The missing element that Debord brings is of course the artistic critique, the heritage of Dada and Surrealism, Rimbaud and Lautreamont, and the entire project of the historical avant-garde, which Debord both submitted to merciless critique and, in a manner of sorts, brought to completion. When Debord and his peers began in the 1950s, their activities were well-circumscribed by the domain of culture—they were communists as the Surrealists and the Dadaists were, but their activity was not directly anticapitalist except by analogy. Like the earlier avant-gardes, their overcoming of the separation of art from life was not yet an overcoming of the separation of art from political effectivity, but rather a passage into ethics and psychology on the one hand, and architectural fantasy on the other. It was only once Debord decoupled the group from any type of cultural production that the SI was able to play its ultimate historical role. This critique of art gave Debord a unique window into the problems facing S. ou B. Viewing the tyranny of both the workplace and the political vanguard through the lens of the critique of the division of labor Debord had developed with respect to art, he could go much further than Castoriadis in a critique of bureaucracy, management, and control.

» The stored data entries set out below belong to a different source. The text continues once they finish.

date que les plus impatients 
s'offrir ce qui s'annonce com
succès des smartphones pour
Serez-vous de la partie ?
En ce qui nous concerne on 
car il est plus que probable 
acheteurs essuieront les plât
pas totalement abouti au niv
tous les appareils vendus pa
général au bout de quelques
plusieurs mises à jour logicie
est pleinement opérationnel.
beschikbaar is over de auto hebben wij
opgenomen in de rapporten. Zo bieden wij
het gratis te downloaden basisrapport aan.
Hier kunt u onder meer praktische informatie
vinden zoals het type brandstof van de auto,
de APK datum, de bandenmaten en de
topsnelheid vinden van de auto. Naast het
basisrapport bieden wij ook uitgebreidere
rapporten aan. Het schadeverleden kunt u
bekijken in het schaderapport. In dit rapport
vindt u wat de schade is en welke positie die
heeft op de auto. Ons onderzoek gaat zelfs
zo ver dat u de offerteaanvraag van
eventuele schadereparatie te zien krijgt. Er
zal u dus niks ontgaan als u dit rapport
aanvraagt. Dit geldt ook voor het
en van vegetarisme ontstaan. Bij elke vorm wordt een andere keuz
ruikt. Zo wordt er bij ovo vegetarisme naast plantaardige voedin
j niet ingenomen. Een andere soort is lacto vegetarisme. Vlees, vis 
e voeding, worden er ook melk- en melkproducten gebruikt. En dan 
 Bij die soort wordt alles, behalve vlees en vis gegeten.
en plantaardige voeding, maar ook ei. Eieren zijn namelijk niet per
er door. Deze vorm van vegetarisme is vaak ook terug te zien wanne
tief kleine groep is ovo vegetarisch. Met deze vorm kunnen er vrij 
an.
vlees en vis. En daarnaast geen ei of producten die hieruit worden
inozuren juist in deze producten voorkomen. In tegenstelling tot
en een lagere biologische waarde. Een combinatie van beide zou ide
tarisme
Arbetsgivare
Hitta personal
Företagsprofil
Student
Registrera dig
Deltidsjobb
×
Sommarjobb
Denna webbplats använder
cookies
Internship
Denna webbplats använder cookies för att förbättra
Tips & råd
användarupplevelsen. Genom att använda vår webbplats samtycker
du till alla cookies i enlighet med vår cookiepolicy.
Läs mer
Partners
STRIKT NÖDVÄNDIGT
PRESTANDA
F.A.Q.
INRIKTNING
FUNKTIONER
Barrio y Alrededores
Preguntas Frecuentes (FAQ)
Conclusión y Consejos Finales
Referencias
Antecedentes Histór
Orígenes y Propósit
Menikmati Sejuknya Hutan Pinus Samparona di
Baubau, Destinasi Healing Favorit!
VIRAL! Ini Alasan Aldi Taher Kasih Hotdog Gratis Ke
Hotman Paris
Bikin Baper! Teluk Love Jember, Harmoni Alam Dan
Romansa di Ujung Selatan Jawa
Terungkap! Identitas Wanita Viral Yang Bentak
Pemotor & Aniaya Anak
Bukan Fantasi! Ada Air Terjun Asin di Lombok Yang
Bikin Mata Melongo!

Neither is Debord, however, siding with Claude Lefort and his departed associates, as he emphasizes in his letter. If Debord locates in the self-organizing actions of workers a capacity for creative problem-solving independent of their representation by intellectuals and bureaucrats, he never imagines that this means intellectuals must quiet themselves. As Dauvé notes later on, this is one thing Debord got absolutely right. He simply assumed that, as a condition of revolution, the workers and the intellectuals would eventually join together, in advance of which anxiety by intellectuals served no purpose. Perhaps Debord’s creativity as a writer and filmmaker lead him to fear less that his ideas might bully the workers into submission.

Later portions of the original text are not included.